The company proposed fast-tracking five light-rail projects around the county, using the private sector to finance and manage the projects. It suggested having private-sector contractors work on the approval, design and construction phases concurrently, instead of sequentially as is now usually the case, which could shave years and hundreds of millions of dollars off projects.
The company has also submitted a formal proposal with joint-venture partner Kiewit Infrastructure for a public-private partnership on one of those projects, a 20-mile light-rail project from downtown’s Union Station to Artesia. Metro has said it is examining the project.
Several proposals also addressed mass-transit options for the highly congested Sepulveda Pass connecting the Westside with the San Fernando Valley; Metro is giving serious consideration to at least two of those from Parsons Transportation Group and Cintra US Services.
Recent developments are pointing increasingly oward the International Olympic Committee awarding Paris the 2024 games and Los Angeles the 2028 games; the IOC will make its final decision in Lima, Peru, in September.

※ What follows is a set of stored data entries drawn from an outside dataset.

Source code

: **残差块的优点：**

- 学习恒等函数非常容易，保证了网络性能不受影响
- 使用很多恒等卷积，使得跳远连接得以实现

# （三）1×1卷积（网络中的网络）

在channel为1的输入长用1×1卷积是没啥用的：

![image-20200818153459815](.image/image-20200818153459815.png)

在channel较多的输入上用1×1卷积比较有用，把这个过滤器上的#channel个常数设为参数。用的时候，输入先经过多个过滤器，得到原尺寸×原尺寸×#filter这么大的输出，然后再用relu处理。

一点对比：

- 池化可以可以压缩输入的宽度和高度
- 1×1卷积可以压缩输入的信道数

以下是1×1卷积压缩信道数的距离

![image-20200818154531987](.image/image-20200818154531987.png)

If that schedule proves to be the case, several projects are still expected to be accelerated, though with perhaps a bit more leeway for delays. With a full decade to work with, other projects might also come forward for fast-tracking.
One local transportation analyst, though, said he is dismayed that most of the projects that have been proposed for fast-tracking are rail projects.
“It makes me nervous to see all this acceleration of rail projects,” said James Moore, professor and director of the transportation engineering program at USC’s Viterbi School of Engineering. “If that happens without concurrent investment in the bus system, then overall transit ridership will continue to drop. With this influx of Measure M funds, we should not destroy opportunities to expand transit services for all classes. Just making sure that people can be moved to and from Olympic events seems pretty far down the list of priorities.”
Subway to Westwood
Metro has already fast-tracked one high-profile project: the completion of the Purple Line subway through Westwood. This 2.6-mile extension from Century City to the Veterans Affairs Hospital property – estimated to cost $2.6 billion – was originally slated for completion in 2035, with construction not scheduled to begin until an extension to Century City now in preliminary construction phase was to have been mostly finished.
But Metro’s Washington announced plans this year to build both extensions simultaneously with a completion date for both of 2024, just in time for the Summer Olympics.